Symptoms and Signs of Meat Food Poisoning
The most common symptoms of food poisoning induced by bad meat include stomach cramps, nausea, diarrhea and vomiting. Other symptoms include chills, headache, fever and blood in the stool. The specific signs can vary, depending on the specific cause of the meat contamination. For example, eating meat contaminated with E. coli can cause a case of diarrhea in which there is a lot of blood but not much stool. Eating meat with botulism can result in problems with speaking or swallowing. It also can trigger a case of paralysis that spreads throughout the body, affecting your ability to breathe and potentially causing respiratory failure. Other signs of meat food poisoning may include body aches and vision problems, such as seeing double or a sensitivity to light. Symptoms may surface anywhere from 30 minutes to four weeks after eating contaminated meat, but they usually show up within 12 to 72 hours.

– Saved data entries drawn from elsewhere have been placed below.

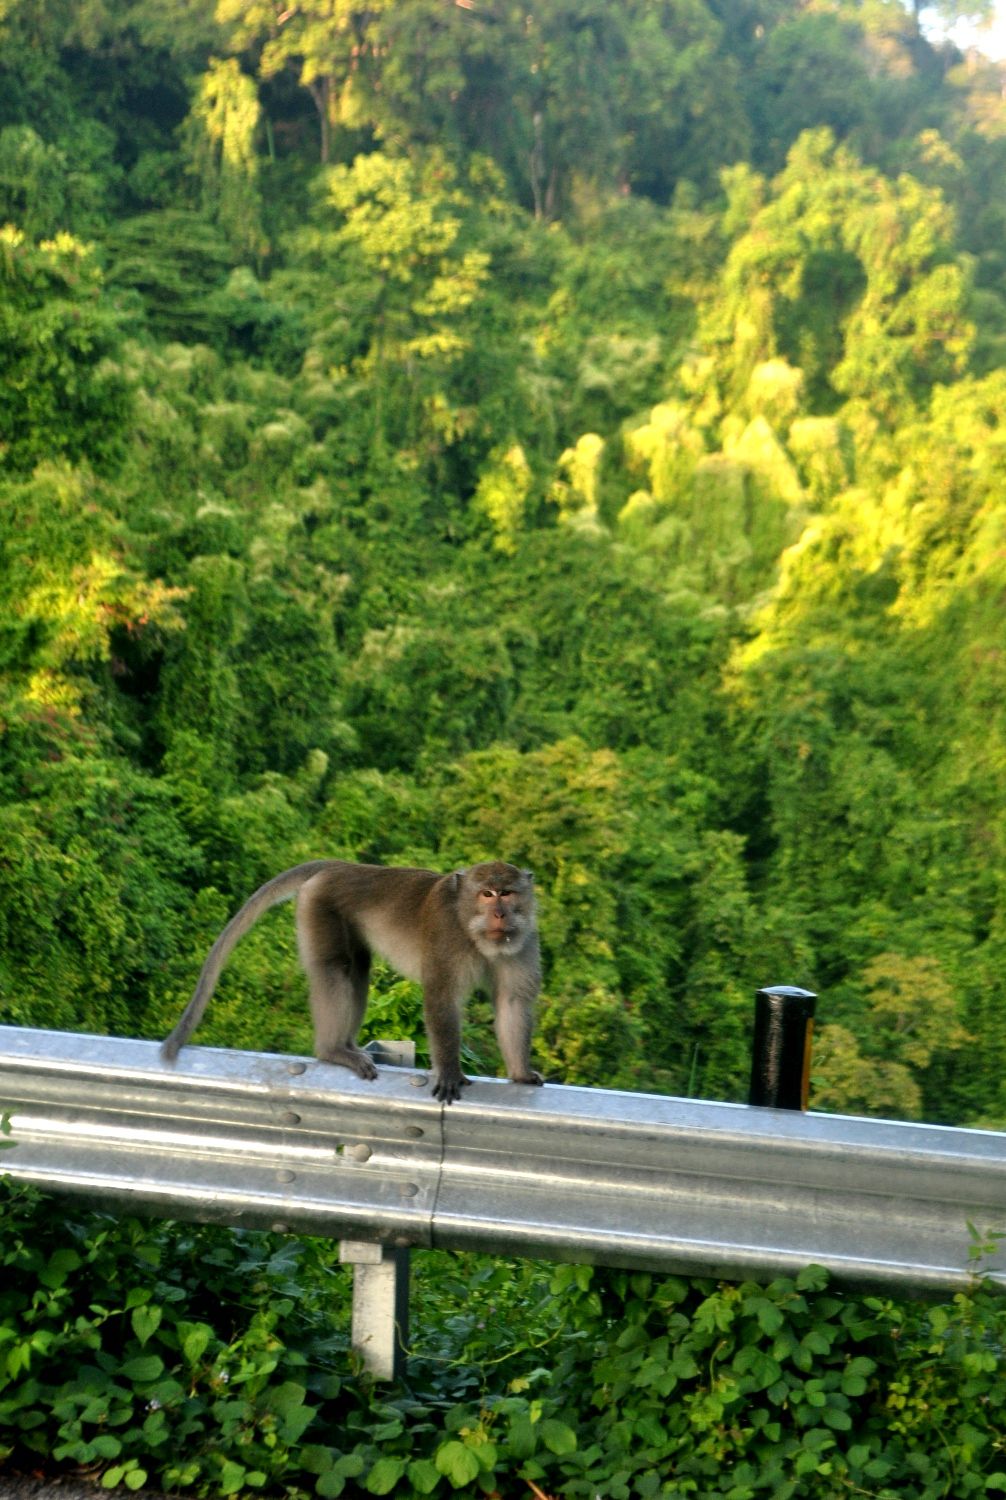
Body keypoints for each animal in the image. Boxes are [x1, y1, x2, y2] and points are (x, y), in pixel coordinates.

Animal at [161, 858, 542, 1104]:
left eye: (507, 893)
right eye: (487, 894)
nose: (500, 914)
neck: (470, 928)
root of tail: (344, 866)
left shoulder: (524, 939)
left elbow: (513, 1001)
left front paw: (521, 1073)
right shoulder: (446, 936)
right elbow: (441, 999)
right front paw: (449, 1071)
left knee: (358, 968)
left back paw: (345, 1045)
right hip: (319, 904)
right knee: (337, 967)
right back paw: (332, 1051)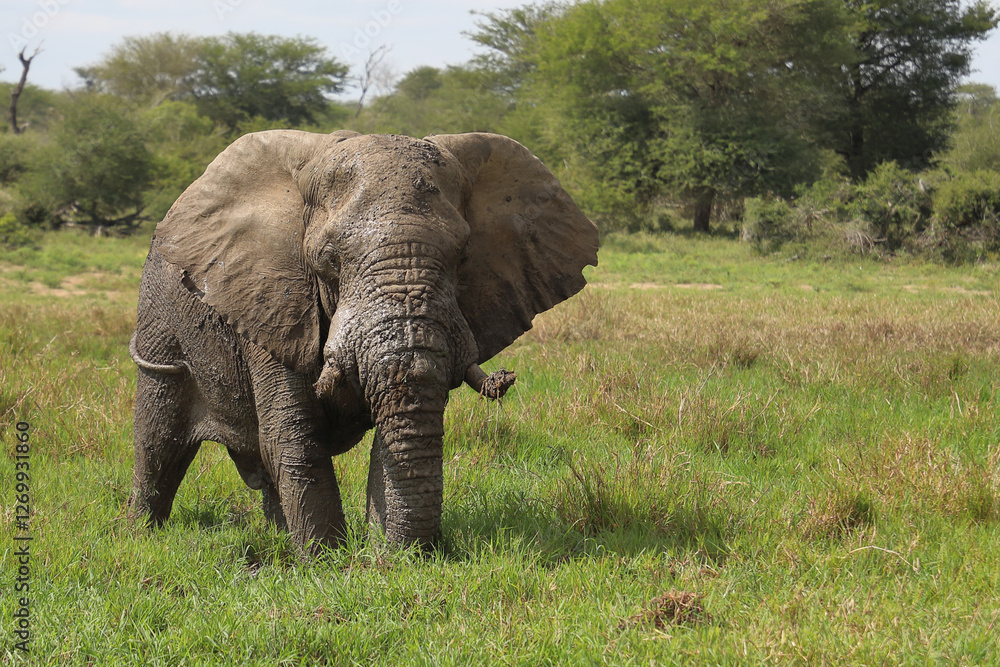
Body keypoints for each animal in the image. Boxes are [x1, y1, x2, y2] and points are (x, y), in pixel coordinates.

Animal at [127, 129, 599, 553]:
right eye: (328, 261)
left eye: (463, 256)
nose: (397, 559)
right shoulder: (271, 300)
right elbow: (294, 434)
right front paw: (326, 563)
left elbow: (394, 428)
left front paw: (379, 556)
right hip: (158, 322)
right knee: (159, 438)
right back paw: (140, 538)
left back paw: (278, 538)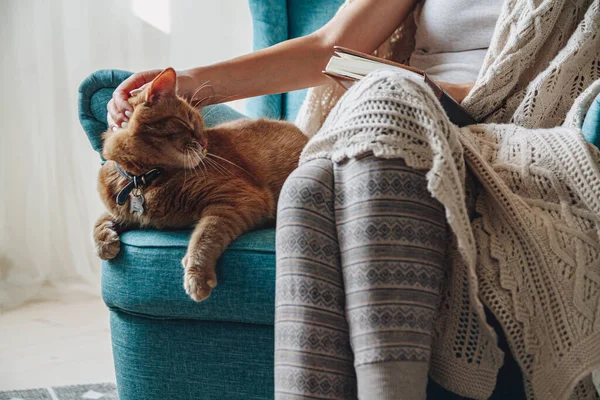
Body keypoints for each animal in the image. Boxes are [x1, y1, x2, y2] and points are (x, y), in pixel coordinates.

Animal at [95, 68, 308, 300]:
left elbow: (206, 233)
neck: (142, 179)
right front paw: (104, 242)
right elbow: (102, 219)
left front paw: (196, 273)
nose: (205, 144)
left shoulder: (238, 198)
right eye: (187, 122)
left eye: (202, 126)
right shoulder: (124, 211)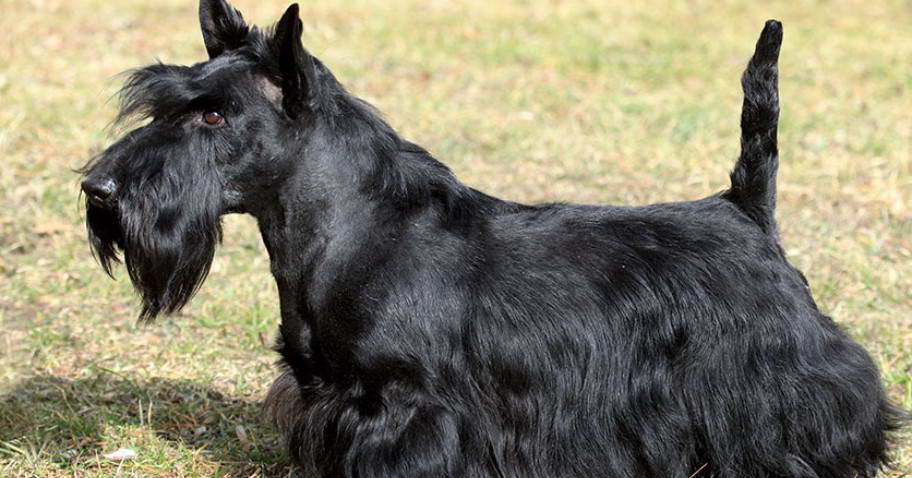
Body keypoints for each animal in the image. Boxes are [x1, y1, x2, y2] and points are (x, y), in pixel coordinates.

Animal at [83, 1, 904, 476]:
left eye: (214, 115)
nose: (99, 190)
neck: (348, 230)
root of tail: (745, 212)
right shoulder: (325, 396)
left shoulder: (407, 408)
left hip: (775, 379)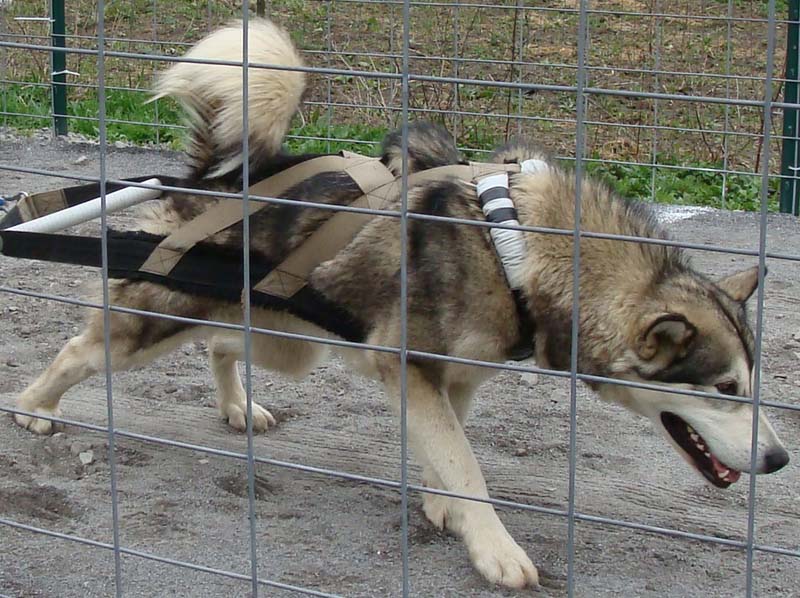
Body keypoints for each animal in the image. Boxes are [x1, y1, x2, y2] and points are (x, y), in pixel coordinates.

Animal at [12, 17, 788, 592]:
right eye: (725, 389)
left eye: (752, 387)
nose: (779, 460)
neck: (518, 245)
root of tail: (220, 177)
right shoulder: (410, 368)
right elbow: (466, 464)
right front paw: (495, 548)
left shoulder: (455, 377)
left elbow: (450, 448)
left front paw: (441, 503)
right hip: (157, 322)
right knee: (82, 350)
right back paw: (34, 407)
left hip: (287, 341)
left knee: (224, 342)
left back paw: (236, 406)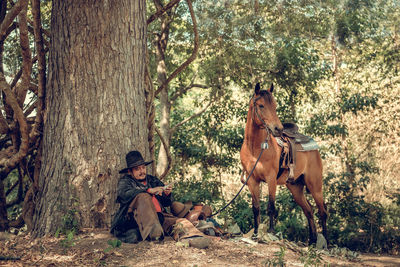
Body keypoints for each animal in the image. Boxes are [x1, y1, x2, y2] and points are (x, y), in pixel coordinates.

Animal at [239, 82, 326, 244]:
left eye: (275, 105)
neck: (255, 148)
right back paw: (312, 241)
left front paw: (271, 233)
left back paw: (326, 243)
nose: (278, 129)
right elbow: (256, 208)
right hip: (296, 188)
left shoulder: (271, 179)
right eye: (261, 105)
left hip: (315, 186)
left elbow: (271, 207)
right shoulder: (252, 180)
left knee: (322, 212)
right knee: (309, 210)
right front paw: (255, 235)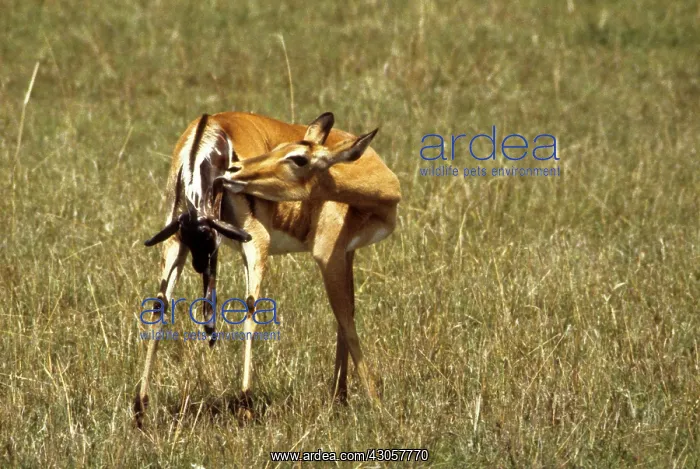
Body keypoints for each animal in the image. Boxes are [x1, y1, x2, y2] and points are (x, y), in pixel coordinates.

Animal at [134, 111, 401, 428]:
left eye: (295, 155)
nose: (235, 170)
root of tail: (207, 128)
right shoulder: (328, 254)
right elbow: (346, 320)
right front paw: (375, 403)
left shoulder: (347, 252)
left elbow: (345, 316)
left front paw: (341, 397)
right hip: (255, 242)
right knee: (250, 306)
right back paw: (246, 404)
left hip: (175, 239)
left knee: (159, 305)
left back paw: (140, 410)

Typically, a person with food poisoning does not need medical attention, but there are exceptions. You should seek immediate medical care if you experience severe symptoms, including vomiting that lasts for more than 12 hours or problems with breathing. A health care provider can prescribe drugs, such as antibiotics, or pump the toxins out of your stomach if necessary. For milder instances of food poisoning, including cases caused by bad meat, a crucial part of the treatment is to stay hydrated. Drink water and other beverages to help eliminate toxins and to replace lost fluids and electrolytes. You can also take over-the-counter medications that are specifically formulated to ease the discomfort of diarrhea and an upset stomach.